■ **WHAT IS REQUIRED**: Since the pictures are not wanted, reproduce only the rest of the records, exactly as given.

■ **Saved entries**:

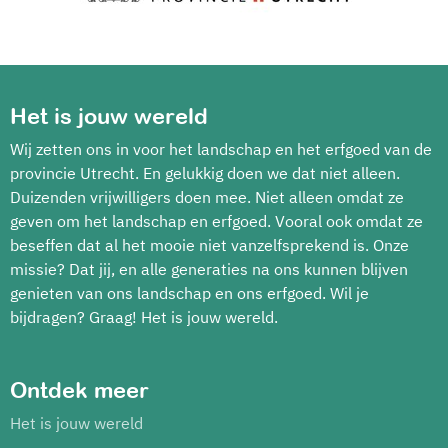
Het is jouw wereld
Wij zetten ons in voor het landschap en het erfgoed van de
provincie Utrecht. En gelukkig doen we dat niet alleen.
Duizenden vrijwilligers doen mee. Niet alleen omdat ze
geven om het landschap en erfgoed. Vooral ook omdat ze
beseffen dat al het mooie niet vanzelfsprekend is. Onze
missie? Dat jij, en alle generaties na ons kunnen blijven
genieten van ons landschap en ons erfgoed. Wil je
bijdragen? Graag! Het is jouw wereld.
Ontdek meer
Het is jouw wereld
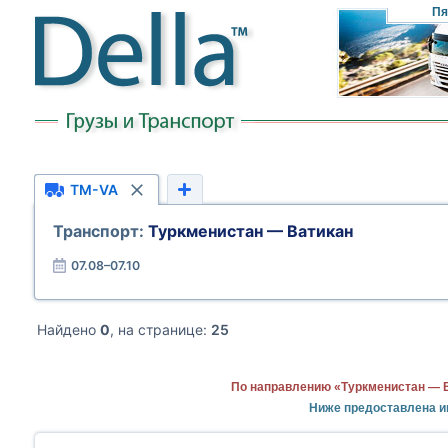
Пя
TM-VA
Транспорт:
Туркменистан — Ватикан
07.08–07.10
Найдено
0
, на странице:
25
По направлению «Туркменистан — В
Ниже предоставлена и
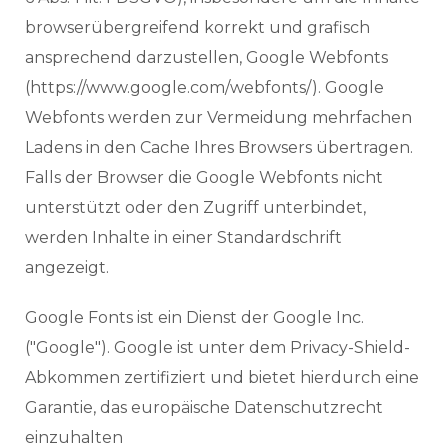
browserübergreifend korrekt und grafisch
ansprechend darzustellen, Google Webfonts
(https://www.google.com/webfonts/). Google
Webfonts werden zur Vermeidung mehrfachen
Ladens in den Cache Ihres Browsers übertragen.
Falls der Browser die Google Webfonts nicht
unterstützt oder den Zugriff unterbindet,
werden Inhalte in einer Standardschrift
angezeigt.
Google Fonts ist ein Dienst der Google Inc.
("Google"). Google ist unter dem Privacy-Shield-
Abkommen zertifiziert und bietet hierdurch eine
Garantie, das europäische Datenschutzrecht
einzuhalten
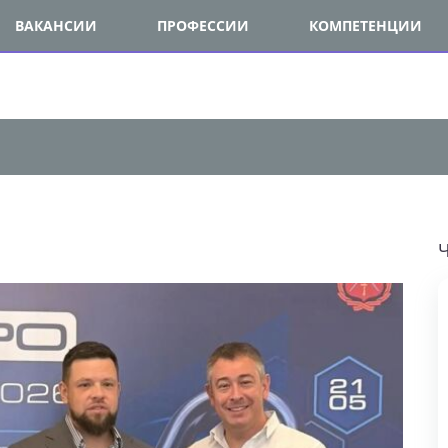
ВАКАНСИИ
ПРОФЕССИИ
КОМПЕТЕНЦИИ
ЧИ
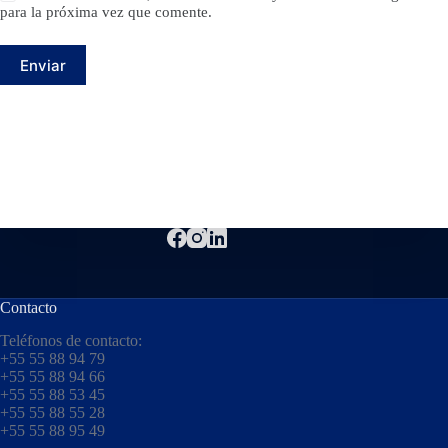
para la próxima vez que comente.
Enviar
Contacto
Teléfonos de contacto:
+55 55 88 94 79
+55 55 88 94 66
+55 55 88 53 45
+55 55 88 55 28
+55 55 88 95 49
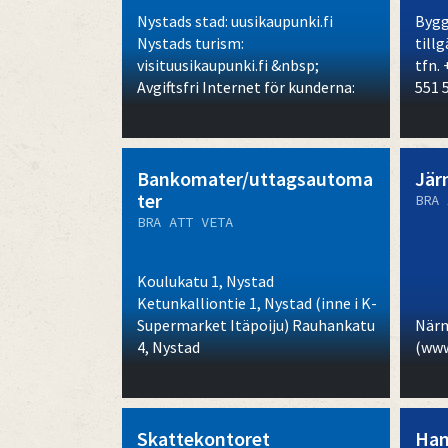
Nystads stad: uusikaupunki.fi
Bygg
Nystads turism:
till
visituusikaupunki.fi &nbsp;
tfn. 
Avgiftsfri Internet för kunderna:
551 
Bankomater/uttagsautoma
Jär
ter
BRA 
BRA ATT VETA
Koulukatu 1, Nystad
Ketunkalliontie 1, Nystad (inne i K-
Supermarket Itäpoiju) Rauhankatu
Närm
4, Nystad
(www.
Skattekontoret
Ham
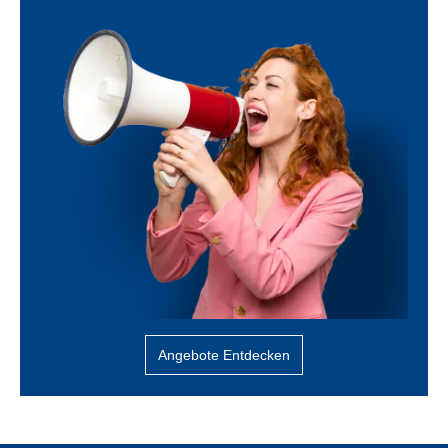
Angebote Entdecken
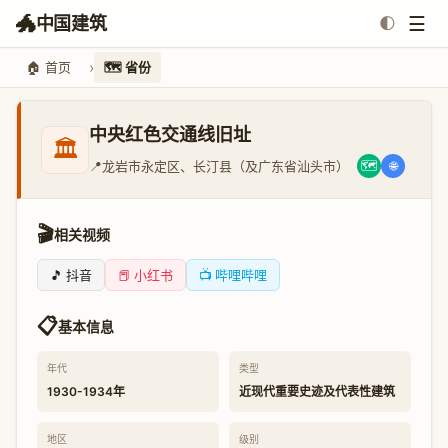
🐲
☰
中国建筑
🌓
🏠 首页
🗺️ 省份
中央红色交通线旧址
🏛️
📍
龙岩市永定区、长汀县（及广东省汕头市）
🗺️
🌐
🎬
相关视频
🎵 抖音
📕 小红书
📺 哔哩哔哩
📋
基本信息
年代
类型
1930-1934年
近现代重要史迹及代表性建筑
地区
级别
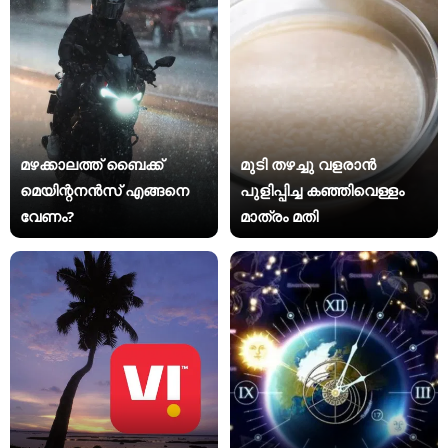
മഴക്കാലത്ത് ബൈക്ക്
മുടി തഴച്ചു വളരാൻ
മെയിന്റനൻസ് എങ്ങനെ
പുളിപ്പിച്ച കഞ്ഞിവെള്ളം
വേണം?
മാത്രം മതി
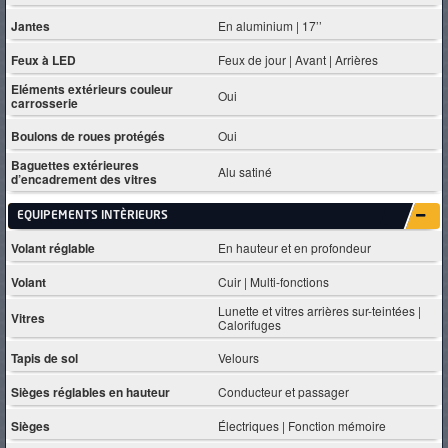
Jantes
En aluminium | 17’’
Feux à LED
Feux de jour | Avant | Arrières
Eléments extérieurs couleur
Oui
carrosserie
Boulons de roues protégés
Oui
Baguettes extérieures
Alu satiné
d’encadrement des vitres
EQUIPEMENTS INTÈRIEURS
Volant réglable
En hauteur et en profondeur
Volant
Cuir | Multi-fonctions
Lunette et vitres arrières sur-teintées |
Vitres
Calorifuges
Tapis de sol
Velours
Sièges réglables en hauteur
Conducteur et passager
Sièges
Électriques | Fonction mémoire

■ **SOLUTION TO THIS EXERCISE**:
Het is jouw wereld
Wij zetten ons in voor het landschap en het erfgoed van de
provincie Utrecht. En gelukkig doen we dat niet alleen.
Duizenden vrijwilligers doen mee. Niet alleen omdat ze
geven om het landschap en erfgoed. Vooral ook omdat ze
beseffen dat al het mooie niet vanzelfsprekend is. Onze
missie? Dat jij, en alle generaties na ons kunnen blijven
genieten van ons landschap en ons erfgoed. Wil je
bijdragen? Graag! Het is jouw wereld.
Ontdek meer
Het is jouw wereld
Пя
TM-VA
Транспорт:
Туркменистан — Ватикан
07.08–07.10
Найдено
0
, на странице:
25
По направлению «Туркменистан — В
Ниже предоставлена и
browserübergreifend korrekt und grafisch
ansprechend darzustellen, Google Webfonts
(https://www.google.com/webfonts/). Google
Webfonts werden zur Vermeidung mehrfachen
Ladens in den Cache Ihres Browsers übertragen.
Falls der Browser die Google Webfonts nicht
unterstützt oder den Zugriff unterbindet,
werden Inhalte in einer Standardschrift
angezeigt.
Google Fonts ist ein Dienst der Google Inc.
("Google"). Google ist unter dem Privacy-Shield-
Abkommen zertifiziert und bietet hierdurch eine
Garantie, das europäische Datenschutzrecht
einzuhalten
ВАКАНСИИ
ПРОФЕССИИ
КОМПЕТЕНЦИИ
ЧИ
para la próxima vez que comente.
Enviar
Contacto
Teléfonos de contacto:
+55 55 88 94 79
+55 55 88 94 66
+55 55 88 53 45
+55 55 88 55 28
+55 55 88 95 49
Nystads stad: uusikaupunki.fi
Bygg
Nystads turism:
till
visituusikaupunki.fi &nbsp;
tfn. 
Avgiftsfri Internet för kunderna:
551 
Bankomater/uttagsautoma
Jär
ter
BRA 
BRA ATT VETA
Koulukatu 1, Nystad
Ketunkalliontie 1, Nystad (inne i K-
Supermarket Itäpoiju) Rauhankatu
Närm
4, Nystad
(www.
Skattekontoret
Ham
Angebote Entdecken
🐲
☰
中国建筑
🌓
🏠 首页
🗺️ 省份
中央红色交通线旧址
🏛️
📍
龙岩市永定区、长汀县（及广东省汕头市）
🗺️
🌐
🎬
相关视频
🎵 抖音
📕 小红书
📺 哔哩哔哩
📋
基本信息
年代
类型
1930-1934年
近现代重要史迹及代表性建筑
地区
级别
മഴക്കാലത്ത് ബൈക്ക്
മുടി തഴച്ചു വളരാൻ
മെയിന്റനൻസ് എങ്ങനെ
പുളിപ്പിച്ച കഞ്ഞിവെള്ളം
വേണം?
മാത്രം മതി
Jantes
En aluminium | 17’’
Feux à LED
Feux de jour | Avant | Arrières
Eléments extérieurs couleur
Oui
carrosserie
Boulons de roues protégés
Oui
Baguettes extérieures
Alu satiné
d’encadrement des vitres
EQUIPEMENTS INTÈRIEURS
Volant réglable
En hauteur et en profondeur
Volant
Cuir | Multi-fonctions
Lunette et vitres arrières sur-teintées |
Vitres
Calorifuges
Tapis de sol
Velours
Sièges réglables en hauteur
Conducteur et passager
Sièges
Électriques | Fonction mémoire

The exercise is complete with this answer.